» **Text provided**:
The U.S. economy is showing modest but welcome signs of life in employment and retail sales, adding to expectations of recovery from the longest and deepest recession of the post-World War II era.

The number of newly-laid off Americans filing for jobless benefits fell last week to the lowest level since the beginning of the year. According to the U.S. Labor Department, new unemployment insurance claims totaled 521,000, down from 554,000 the previous week.

Joel Naroff heads Naroff Economic Advisers consulting firm.

"This was a somewhat better-than-expected number," said Naroff. "What this is telling us is that the really great problems in the unemployment situation are behind us. We are still having too many people file for unemployment claims, but we are beginning to see some firming in the labor market."

Naroff says the number of new jobless benefits claimants will have to fall even further, to about 450,000 a week, to prevent overall unemployment from continuing to rise. The unemployment rate stands at 9.8 percent, and is widely expected to top 10 percent in coming months - even if the U.S. economy records positive growth in the final quarter of the year.

Among the hardest hit segments of the U.S. economy is the retail sector. But, collectively, America's stores recorded the first sales gains in more than a year in September. The 0.1 percent rise may seem miniscule, but compares favorably to a 1 percent drop a year ago.

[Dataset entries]

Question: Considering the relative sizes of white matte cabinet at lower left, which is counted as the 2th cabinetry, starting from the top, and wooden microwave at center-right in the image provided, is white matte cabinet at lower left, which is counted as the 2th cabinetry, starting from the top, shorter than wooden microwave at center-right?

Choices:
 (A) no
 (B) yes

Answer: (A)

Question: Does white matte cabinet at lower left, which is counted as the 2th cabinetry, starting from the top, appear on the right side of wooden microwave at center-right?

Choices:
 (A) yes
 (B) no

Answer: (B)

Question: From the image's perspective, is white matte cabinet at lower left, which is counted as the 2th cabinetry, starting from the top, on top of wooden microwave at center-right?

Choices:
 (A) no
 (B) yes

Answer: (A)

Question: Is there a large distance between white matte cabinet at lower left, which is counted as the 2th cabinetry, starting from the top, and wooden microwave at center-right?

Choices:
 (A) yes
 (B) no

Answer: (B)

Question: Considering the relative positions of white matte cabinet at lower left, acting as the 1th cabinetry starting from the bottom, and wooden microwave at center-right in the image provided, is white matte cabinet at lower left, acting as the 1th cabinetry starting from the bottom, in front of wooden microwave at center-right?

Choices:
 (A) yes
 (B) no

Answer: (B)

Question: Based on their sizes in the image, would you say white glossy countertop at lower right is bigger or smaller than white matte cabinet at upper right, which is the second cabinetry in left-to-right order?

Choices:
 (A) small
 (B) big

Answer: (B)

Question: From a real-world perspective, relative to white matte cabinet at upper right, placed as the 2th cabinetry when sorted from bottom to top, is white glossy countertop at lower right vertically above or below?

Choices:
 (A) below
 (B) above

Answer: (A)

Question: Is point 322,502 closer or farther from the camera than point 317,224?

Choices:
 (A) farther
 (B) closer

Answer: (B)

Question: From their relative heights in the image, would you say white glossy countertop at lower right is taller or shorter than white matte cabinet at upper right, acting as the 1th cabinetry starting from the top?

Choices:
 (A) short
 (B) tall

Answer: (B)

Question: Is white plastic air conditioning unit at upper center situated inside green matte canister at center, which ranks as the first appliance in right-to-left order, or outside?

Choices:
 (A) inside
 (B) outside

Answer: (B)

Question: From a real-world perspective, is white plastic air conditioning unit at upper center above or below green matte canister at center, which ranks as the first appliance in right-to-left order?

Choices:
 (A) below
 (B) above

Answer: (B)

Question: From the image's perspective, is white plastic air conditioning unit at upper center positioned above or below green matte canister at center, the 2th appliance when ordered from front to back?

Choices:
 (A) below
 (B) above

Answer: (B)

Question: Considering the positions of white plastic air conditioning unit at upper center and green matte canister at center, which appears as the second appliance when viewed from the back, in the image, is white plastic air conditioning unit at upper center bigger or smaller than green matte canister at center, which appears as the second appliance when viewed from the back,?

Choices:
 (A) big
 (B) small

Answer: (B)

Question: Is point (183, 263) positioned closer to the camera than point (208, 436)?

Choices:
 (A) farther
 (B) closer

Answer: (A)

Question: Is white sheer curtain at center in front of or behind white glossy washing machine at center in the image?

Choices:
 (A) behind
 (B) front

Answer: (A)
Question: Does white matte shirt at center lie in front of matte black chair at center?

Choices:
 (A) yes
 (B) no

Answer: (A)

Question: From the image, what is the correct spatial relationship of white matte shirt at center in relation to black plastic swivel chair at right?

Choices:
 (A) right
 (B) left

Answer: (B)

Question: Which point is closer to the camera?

» **Work task 1**:
Recast the paragraph of the economy article beginning "Naroff says the number" as a short bulleted list that keeps its main facts.
» **Work task 2**:
Reproduce the economy article from "The U.S. economy is showing" to "War II era.", switching "modest" to "slight".
» **Work task 3**:
Pick up the article on the U.S. economy after its final sentence and write the next paragraph.
The data stand apart from the economy article and are unrelated to it.

» **Expected output 1**:
- Naroff says new jobless benefit claims must fall further, to about 450,000 a week, to keep overall unemployment from continuing to rise.
- The unemployment rate stands at 9.8 percent.
- It is widely expected to top 10 percent in coming months, even if the U.S. economy records positive growth in the final quarter of the year.

» **Expected output 2**:
The U.S. economy is showing slight but welcome signs of life in employment and retail sales, adding to expectations of recovery from the longest and deepest recession of the post-World War II era.

» **Expected output 3**:
Retail analyst Candace Corlett says consumers remain frugal.

"There is a real movement afoot that says, 'I do not want to go back to the debt I used to carry.' Consumers are being selective," said Corlett. "It is not that they do not have some money to spend. But they just are not going to spend it everywhere."

The consensus view among economists is that consumer spending is urgently needed in the short term to spark economic expansion, but that ultimately Americans must save more and consume less than they did before last year's financial meltdown.

Earlier this week, Australia became the first industrialized nation to raise interest rates since the financial crisis and global economic slowdown struck last year. Thursday, the European Central Bank left a key interest rate unchanged at a record-low one percent, but said the worst of the recession is over.